### Provided text ###
These sacrifices do take a toll. “Over time you lose confidence in the city to function,” Osorio said. “That’s the real shame.” But what if periodic water rationing weren’t only implemented when the well runs dry? In the future the world is facing, preparation might mean anticipating inevitable shortages, rather than promising they’ll never occur. Imagine, for instance, that governments designated a day without water once every four months—a fire drill, but for drought. Embracing periodic utilities restrictions could be a precautionary measure, a way to prepare for and live on our climate disrupted planet.

I’ve been thinking about this as, over the past few months, I have watched Valencia, Spain, be inundated by nearly a year’s worth of rain in a single day; the central high plains of the United States and much of southern Texas descend into drought; and residents across the Southeast reel after back-to-back hurricanes. No amount of preparation would have kept the French Broad River in North Carolina from rerouting straight through the center of Asheville. But those living in communities that were without power and cell service and potable water weeks afterwards might have had more backup systems in place—more buckets of water peppered throughout more homes, more generators, more solar-powered cellphone-service extenders—and muscle memory to maneuver through them, if a rationing drill had compelled them to practice.  

Doing this kind of adaptive work also teaches one to cope with change. Resilience is a muscle that must be regularly exercised to keep from atrophying. And, perhaps most important, when neighbors ride out small and regular disruptions to daily life together, in many cases they develop information-sharing networks––such as our community WhatsApp chat––so that when a hurricane hits or a heat wave dismantles the grid, they already have in place the kinds of communication hubs and community organizations that make survival through upheaval easier.

We can learn to be flexible in the face of change, and one task of our governing institutions is to teach us how. In July, California imposed permanent water restrictions on towns and cities, an attempt to locally respond to droughts that are expected to only get worse in the coming decades. In places where extreme heat regularly overwhelms the grid, municipalities might implement “fire drill” days without electricity. In the Northeast, where ice storms are on the rise, perhaps cutting the gas from time to time might make more sense. Periodic resource rationing would prepare us for a future that is sure to contain more days without––without water, or electricity, or heat––than today. The only thing that is certain is that the things we depend upon are no longer dependable. What better way to become more resilient to external shocks than to practice?
###
**Task directions**
In the essay on water rationing, what did California impose on towns and cities in July?
### Dataset entries ###
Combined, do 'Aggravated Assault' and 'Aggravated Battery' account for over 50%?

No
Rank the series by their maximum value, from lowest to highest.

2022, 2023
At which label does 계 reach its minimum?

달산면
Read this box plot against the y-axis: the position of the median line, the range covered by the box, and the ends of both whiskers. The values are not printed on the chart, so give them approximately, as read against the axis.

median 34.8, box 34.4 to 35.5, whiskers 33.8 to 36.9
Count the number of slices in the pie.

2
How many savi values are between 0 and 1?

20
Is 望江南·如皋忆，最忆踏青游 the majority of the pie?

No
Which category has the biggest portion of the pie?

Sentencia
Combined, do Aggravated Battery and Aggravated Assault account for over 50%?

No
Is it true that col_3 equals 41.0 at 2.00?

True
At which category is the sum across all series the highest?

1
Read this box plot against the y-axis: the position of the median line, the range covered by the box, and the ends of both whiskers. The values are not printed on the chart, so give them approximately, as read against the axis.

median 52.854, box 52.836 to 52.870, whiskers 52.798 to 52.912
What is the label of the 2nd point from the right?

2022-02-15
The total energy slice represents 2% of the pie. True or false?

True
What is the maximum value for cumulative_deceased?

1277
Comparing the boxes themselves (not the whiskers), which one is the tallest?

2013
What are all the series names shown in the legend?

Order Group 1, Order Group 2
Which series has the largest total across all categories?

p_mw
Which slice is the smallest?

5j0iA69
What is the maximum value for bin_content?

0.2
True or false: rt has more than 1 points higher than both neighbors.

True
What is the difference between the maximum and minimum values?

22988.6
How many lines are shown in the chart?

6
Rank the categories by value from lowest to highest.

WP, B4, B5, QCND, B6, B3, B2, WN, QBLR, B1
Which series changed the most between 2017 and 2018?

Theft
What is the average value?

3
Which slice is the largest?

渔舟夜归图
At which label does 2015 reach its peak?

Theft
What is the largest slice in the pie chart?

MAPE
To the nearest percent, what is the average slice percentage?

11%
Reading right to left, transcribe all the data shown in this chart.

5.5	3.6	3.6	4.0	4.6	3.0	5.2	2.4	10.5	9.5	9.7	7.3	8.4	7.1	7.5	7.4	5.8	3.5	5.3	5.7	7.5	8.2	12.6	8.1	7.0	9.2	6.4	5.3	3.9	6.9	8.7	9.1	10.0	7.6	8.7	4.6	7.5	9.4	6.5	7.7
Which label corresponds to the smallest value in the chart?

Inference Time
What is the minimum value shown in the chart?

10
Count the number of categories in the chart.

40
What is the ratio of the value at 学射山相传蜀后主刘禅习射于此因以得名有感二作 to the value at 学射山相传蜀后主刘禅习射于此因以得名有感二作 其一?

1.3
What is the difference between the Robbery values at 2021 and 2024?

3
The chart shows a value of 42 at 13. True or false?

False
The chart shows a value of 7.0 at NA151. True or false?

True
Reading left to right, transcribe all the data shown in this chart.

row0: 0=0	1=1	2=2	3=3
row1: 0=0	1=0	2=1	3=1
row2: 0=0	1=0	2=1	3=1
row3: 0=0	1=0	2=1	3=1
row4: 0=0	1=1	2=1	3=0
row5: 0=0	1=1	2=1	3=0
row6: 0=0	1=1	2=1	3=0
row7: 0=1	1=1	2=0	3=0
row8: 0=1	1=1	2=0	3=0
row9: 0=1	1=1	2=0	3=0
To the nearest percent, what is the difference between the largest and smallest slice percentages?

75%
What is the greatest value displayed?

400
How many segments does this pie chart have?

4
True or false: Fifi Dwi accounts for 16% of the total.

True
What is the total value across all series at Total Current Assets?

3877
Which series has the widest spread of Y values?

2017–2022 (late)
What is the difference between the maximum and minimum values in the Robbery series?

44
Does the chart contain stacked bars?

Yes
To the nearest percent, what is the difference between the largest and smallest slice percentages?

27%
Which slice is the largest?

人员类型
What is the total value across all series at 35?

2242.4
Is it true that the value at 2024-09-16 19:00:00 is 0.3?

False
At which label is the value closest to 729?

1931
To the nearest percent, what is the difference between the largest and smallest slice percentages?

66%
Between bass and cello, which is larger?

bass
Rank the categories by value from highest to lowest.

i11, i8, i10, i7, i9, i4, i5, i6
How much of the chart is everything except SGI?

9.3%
###
**Reply to the task**
Permanent water restrictions.